The entire listing that follows must be repeated exactly, pictures excluded.

#####

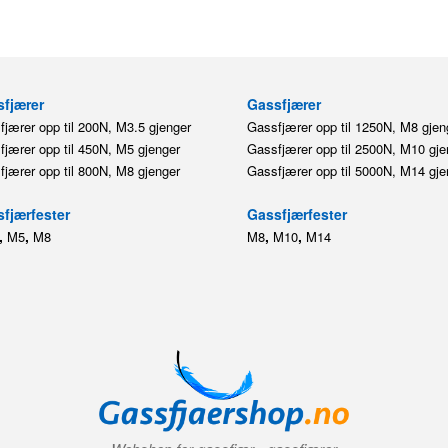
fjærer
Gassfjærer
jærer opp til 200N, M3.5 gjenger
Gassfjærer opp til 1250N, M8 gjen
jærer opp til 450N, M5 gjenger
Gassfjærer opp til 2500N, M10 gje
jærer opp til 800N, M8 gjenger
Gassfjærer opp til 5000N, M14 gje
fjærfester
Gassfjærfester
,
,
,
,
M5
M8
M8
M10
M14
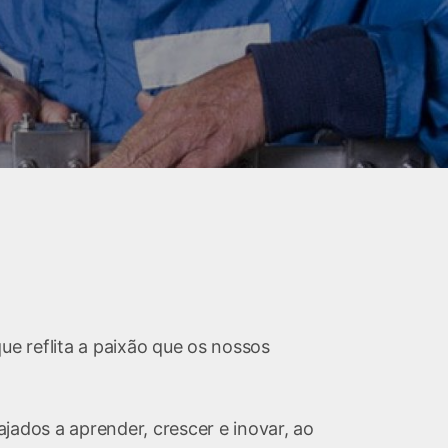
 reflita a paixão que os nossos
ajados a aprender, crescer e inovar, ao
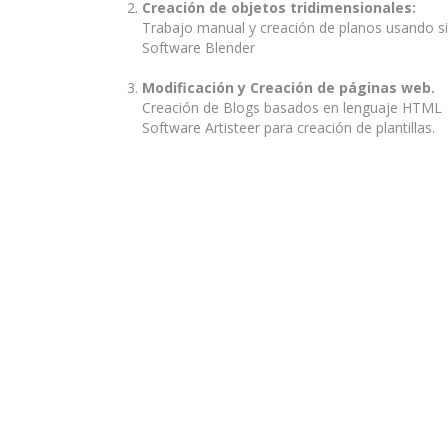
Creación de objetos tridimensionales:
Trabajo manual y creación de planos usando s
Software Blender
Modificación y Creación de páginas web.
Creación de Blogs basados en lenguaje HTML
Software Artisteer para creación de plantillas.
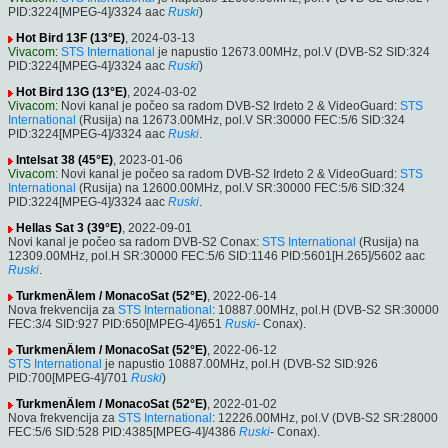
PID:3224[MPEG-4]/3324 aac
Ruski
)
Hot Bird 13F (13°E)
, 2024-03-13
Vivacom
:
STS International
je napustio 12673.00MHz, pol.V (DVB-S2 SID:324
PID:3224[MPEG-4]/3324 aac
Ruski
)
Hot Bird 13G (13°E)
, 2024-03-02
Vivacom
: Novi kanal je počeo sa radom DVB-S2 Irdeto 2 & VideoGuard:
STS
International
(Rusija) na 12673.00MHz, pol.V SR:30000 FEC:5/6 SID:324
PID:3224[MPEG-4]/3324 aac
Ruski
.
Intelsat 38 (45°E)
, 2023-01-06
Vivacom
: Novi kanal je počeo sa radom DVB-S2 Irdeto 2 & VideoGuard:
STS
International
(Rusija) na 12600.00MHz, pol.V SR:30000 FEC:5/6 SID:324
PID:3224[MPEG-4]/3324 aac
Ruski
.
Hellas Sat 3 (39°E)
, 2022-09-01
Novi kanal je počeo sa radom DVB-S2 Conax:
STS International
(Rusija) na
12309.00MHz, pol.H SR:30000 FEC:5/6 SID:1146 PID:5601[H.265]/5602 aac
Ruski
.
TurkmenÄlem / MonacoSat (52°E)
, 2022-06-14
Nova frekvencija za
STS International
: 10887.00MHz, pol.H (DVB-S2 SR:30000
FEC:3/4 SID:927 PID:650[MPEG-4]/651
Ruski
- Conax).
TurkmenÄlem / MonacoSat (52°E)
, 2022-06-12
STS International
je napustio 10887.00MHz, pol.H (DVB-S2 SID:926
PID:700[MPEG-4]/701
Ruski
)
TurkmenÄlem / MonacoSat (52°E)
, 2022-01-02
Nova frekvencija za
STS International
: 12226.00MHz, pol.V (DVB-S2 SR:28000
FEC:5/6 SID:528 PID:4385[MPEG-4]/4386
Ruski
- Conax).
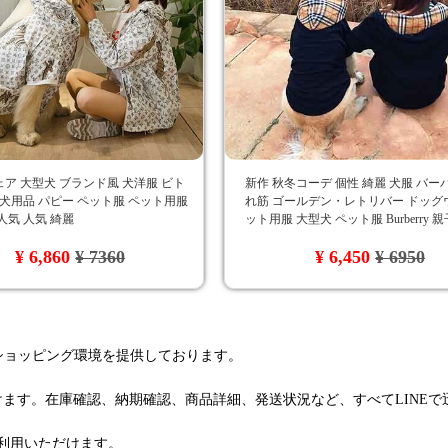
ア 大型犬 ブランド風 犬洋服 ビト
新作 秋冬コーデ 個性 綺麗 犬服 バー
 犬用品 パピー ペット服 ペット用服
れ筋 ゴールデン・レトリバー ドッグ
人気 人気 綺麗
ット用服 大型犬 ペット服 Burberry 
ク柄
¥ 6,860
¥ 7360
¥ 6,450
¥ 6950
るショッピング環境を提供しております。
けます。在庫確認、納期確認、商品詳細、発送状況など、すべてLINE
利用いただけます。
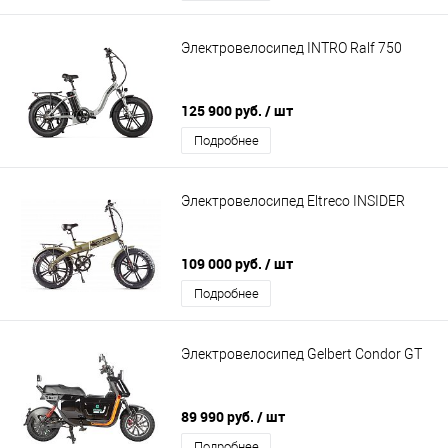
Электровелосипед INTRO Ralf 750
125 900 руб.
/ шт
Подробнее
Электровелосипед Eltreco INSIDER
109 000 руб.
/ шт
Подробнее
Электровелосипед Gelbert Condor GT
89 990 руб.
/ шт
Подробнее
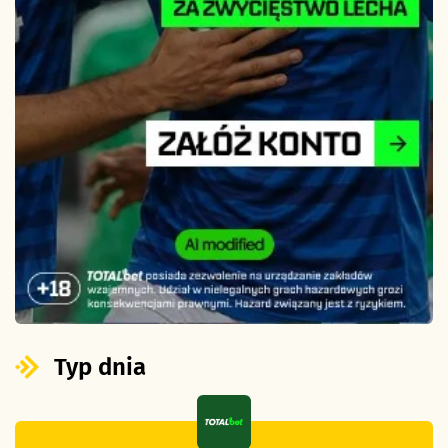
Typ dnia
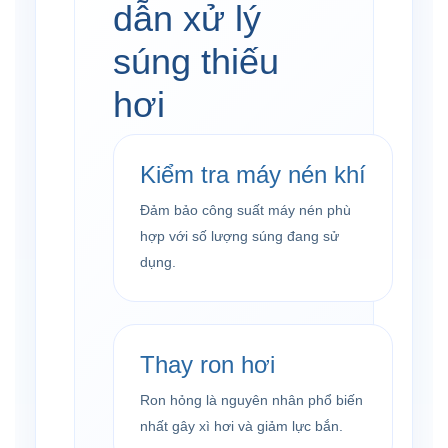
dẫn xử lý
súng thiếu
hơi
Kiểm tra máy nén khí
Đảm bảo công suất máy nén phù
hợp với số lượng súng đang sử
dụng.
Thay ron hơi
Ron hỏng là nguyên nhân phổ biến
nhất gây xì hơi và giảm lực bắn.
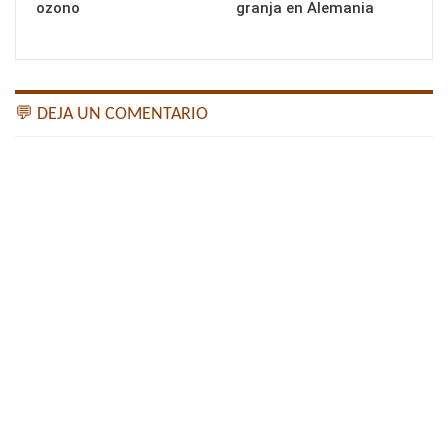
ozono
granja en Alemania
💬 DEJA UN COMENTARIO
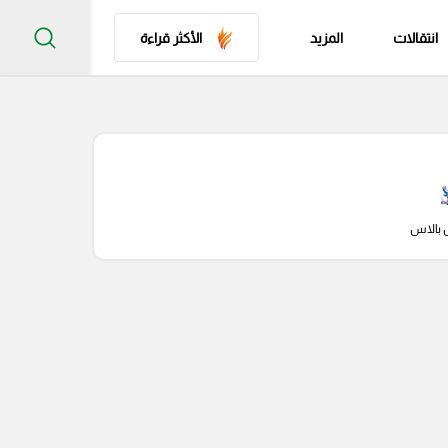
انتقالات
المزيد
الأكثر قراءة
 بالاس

#####

● Exercise solution:
fjærer
Gassfjærer
jærer opp til 200N, M3.5 gjenger
Gassfjærer opp til 1250N, M8 gjen
jærer opp til 450N, M5 gjenger
Gassfjærer opp til 2500N, M10 gje
jærer opp til 800N, M8 gjenger
Gassfjærer opp til 5000N, M14 gje
fjærfester
Gassfjærfester
,
,
,
,
M5
M8
M8
M10
M14
 reflita a paixão que os nossos
ajados a aprender, crescer e inovar, ao
Creación de objetos tridimensionales:
Trabajo manual y creación de planos usando s
Software Blender
Modificación y Creación de páginas web.
Creación de Blogs basados en lenguaje HTML
Software Artisteer para creación de plantillas.
PID:3224[MPEG-4]/3324 aac
Ruski
)
Hot Bird 13F (13°E)
, 2024-03-13
Vivacom
:
STS International
je napustio 12673.00MHz, pol.V (DVB-S2 SID:324
PID:3224[MPEG-4]/3324 aac
Ruski
)
Hot Bird 13G (13°E)
, 2024-03-02
Vivacom
: Novi kanal je počeo sa radom DVB-S2 Irdeto 2 & VideoGuard:
STS
International
(Rusija) na 12673.00MHz, pol.V SR:30000 FEC:5/6 SID:324
PID:3224[MPEG-4]/3324 aac
Ruski
.
Intelsat 38 (45°E)
, 2023-01-06
Vivacom
: Novi kanal je počeo sa radom DVB-S2 Irdeto 2 & VideoGuard:
STS
International
(Rusija) na 12600.00MHz, pol.V SR:30000 FEC:5/6 SID:324
PID:3224[MPEG-4]/3324 aac
Ruski
.
Hellas Sat 3 (39°E)
, 2022-09-01
Novi kanal je počeo sa radom DVB-S2 Conax:
STS International
(Rusija) na
12309.00MHz, pol.H SR:30000 FEC:5/6 SID:1146 PID:5601[H.265]/5602 aac
Ruski
.
TurkmenÄlem / MonacoSat (52°E)
, 2022-06-14
Nova frekvencija za
STS International
: 10887.00MHz, pol.H (DVB-S2 SR:30000
FEC:3/4 SID:927 PID:650[MPEG-4]/651
Ruski
- Conax).
TurkmenÄlem / MonacoSat (52°E)
, 2022-06-12
STS International
je napustio 10887.00MHz, pol.H (DVB-S2 SID:926
PID:700[MPEG-4]/701
Ruski
)
TurkmenÄlem / MonacoSat (52°E)
, 2022-01-02
Nova frekvencija za
STS International
: 12226.00MHz, pol.V (DVB-S2 SR:28000
FEC:5/6 SID:528 PID:4385[MPEG-4]/4386
Ruski
- Conax).
ア 大型犬 ブランド風 犬洋服 ビト
新作 秋冬コーデ 個性 綺麗 犬服 バー
 犬用品 パピー ペット服 ペット用服
れ筋 ゴールデン・レトリバー ドッグ
人気 人気 綺麗
ット用服 大型犬 ペット服 Burberry 
ク柄
¥ 6,860
¥ 7360
¥ 6,450
¥ 6950
るショッピング環境を提供しております。
けます。在庫確認、納期確認、商品詳細、発送状況など、すべてLINE
利用いただけます。
Электровелосипед INTRO Ralf 750
125 900 руб.
/ шт
Подробнее
Электровелосипед Eltreco INSIDER
109 000 руб.
/ шт
Подробнее
Электровелосипед Gelbert Condor GT
89 990 руб.
/ шт
Подробнее
Typ dnia
dẫn xử lý
súng thiếu
hơi
Kiểm tra máy nén khí
Đảm bảo công suất máy nén phù
hợp với số lượng súng đang sử
dụng.
Thay ron hơi
Ron hỏng là nguyên nhân phổ biến
nhất gây xì hơi và giảm lực bắn.
ozono
granja en Alemania
💬 DEJA UN COMENTARIO
انتقالات
المزيد
الأكثر قراءة
 بالاس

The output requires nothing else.